Records for the exercise:
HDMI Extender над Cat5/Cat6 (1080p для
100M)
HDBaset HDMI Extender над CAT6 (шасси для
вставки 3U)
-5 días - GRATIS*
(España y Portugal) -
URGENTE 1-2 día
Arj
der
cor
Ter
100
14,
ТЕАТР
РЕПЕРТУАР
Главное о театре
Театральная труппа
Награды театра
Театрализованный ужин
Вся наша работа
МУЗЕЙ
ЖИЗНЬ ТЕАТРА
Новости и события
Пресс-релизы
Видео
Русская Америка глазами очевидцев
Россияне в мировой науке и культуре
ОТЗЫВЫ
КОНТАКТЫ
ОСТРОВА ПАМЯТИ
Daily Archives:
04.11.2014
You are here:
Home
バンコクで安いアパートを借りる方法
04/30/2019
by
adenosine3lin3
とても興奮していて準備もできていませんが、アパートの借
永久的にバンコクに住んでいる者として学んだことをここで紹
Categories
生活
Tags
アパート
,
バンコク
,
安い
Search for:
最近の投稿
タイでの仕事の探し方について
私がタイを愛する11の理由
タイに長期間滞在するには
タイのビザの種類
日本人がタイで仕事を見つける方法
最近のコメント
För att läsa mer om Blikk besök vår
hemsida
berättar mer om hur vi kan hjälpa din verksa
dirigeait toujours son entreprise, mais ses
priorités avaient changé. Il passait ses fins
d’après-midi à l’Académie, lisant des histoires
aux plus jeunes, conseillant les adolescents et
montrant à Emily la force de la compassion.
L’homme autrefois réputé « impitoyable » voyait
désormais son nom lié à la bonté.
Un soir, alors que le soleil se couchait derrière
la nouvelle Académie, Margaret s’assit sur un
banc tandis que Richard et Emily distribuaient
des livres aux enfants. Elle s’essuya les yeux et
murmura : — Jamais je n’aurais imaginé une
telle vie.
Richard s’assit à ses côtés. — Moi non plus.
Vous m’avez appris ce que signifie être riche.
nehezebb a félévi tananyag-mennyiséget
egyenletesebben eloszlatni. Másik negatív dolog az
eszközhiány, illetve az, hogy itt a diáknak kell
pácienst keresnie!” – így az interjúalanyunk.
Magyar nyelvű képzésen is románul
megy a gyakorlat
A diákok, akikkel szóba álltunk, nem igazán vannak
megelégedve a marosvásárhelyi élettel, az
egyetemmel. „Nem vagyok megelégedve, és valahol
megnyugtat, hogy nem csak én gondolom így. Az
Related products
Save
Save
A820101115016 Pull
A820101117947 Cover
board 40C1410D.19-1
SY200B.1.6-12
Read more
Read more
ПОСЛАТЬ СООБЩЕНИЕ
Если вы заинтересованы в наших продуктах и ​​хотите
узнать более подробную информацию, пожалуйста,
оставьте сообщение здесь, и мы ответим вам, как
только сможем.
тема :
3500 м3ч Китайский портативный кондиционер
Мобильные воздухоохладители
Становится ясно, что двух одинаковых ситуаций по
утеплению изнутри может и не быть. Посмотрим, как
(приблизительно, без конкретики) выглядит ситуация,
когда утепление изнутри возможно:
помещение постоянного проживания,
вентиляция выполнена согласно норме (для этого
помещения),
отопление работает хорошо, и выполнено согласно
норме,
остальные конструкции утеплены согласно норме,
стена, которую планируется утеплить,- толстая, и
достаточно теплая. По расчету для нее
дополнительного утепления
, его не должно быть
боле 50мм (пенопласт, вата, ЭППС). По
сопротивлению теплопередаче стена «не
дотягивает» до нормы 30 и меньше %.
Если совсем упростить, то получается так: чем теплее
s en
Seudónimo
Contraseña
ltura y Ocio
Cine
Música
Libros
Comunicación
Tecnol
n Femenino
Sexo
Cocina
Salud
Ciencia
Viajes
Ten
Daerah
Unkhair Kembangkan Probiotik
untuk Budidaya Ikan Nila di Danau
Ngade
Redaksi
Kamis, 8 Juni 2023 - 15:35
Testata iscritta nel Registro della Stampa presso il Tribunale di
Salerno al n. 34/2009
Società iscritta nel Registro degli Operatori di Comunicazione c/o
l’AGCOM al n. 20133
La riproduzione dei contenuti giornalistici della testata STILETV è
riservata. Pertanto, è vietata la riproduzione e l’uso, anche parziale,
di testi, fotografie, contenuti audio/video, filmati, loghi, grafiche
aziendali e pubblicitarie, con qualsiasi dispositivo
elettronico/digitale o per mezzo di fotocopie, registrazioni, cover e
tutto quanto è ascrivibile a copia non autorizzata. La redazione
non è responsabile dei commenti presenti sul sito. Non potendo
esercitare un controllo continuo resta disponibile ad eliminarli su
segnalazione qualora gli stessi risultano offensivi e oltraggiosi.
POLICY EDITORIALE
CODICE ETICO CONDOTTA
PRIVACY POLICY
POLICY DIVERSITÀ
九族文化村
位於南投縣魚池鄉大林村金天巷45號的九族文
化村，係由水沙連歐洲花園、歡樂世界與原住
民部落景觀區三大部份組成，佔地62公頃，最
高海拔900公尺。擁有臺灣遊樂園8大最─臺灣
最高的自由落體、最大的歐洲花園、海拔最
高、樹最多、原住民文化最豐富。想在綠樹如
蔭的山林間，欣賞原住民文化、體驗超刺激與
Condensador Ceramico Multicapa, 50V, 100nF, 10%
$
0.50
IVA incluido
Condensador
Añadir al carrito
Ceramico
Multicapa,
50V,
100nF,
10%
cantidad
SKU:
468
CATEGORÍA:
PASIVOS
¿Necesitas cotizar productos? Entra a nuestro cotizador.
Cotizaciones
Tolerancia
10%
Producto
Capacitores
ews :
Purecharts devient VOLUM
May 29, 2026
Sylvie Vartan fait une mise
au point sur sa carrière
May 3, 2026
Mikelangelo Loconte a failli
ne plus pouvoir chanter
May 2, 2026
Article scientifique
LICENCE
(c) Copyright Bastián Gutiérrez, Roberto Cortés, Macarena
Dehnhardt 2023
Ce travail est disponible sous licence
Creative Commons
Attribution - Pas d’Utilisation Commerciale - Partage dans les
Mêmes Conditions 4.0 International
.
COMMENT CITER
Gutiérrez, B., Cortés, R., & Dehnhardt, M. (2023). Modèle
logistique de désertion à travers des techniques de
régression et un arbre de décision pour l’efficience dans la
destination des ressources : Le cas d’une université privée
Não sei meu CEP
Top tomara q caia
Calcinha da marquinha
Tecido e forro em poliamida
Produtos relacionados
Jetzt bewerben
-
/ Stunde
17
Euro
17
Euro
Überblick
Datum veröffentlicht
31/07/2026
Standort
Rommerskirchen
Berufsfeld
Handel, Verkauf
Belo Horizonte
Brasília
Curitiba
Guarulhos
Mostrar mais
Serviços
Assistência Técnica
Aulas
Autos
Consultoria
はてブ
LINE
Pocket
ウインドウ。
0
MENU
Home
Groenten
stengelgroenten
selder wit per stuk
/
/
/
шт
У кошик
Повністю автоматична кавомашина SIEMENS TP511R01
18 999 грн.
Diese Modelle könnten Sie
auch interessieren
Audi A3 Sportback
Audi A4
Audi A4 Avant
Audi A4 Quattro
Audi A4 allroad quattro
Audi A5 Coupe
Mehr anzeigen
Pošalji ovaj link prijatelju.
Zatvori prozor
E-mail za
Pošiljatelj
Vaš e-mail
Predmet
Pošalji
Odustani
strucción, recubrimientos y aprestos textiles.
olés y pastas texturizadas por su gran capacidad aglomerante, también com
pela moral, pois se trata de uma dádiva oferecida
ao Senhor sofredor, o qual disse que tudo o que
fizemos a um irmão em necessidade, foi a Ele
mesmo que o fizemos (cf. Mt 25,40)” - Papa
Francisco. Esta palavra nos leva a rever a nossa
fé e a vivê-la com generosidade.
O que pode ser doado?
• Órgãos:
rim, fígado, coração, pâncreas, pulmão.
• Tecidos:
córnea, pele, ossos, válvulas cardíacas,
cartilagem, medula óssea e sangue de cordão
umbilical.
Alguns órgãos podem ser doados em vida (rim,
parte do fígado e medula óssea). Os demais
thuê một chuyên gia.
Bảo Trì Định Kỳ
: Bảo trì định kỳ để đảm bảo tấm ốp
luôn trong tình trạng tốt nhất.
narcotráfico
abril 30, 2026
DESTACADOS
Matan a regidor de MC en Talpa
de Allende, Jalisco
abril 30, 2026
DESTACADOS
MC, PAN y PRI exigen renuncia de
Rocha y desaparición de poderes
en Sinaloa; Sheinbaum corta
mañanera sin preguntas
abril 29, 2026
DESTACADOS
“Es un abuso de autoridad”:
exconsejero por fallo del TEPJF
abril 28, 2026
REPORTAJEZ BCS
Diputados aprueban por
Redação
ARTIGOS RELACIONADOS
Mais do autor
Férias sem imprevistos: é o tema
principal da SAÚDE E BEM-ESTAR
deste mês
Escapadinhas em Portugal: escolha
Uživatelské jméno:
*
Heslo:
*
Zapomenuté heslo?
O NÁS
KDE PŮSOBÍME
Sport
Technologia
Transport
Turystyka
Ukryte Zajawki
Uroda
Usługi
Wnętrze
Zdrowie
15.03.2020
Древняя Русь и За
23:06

Assigned task:
Stop at the line containing "aux plus jeunes, conseillant". Please print exactly every line before it from the start of the records, plus that line itself, and nothing else.

Output:
HDMI Extender над Cat5/Cat6 (1080p для
100M)
HDBaset HDMI Extender над CAT6 (шасси для
вставки 3U)
-5 días - GRATIS*
(España y Portugal) -
URGENTE 1-2 día
Arj
der
cor
Ter
100
14,
ТЕАТР
РЕПЕРТУАР
Главное о театре
Театральная труппа
Награды театра
Театрализованный ужин
Вся наша работа
МУЗЕЙ
ЖИЗНЬ ТЕАТРА
Новости и события
Пресс-релизы
Видео
Русская Америка глазами очевидцев
Россияне в мировой науке и культуре
ОТЗЫВЫ
КОНТАКТЫ
ОСТРОВА ПАМЯТИ
Daily Archives:
04.11.2014
You are here:
Home
バンコクで安いアパートを借りる方法
04/30/2019
by
adenosine3lin3
とても興奮していて準備もできていませんが、アパートの借
永久的にバンコクに住んでいる者として学んだことをここで紹
Categories
生活
Tags
アパート
,
バンコク
,
安い
Search for:
最近の投稿
タイでの仕事の探し方について
私がタイを愛する11の理由
タイに長期間滞在するには
タイのビザの種類
日本人がタイで仕事を見つける方法
最近のコメント
För att läsa mer om Blikk besök vår
hemsida
berättar mer om hur vi kan hjälpa din verksa
dirigeait toujours son entreprise, mais ses
priorités avaient changé. Il passait ses fins
d’après-midi à l’Académie, lisant des histoires
aux plus jeunes, conseillant les adolescents et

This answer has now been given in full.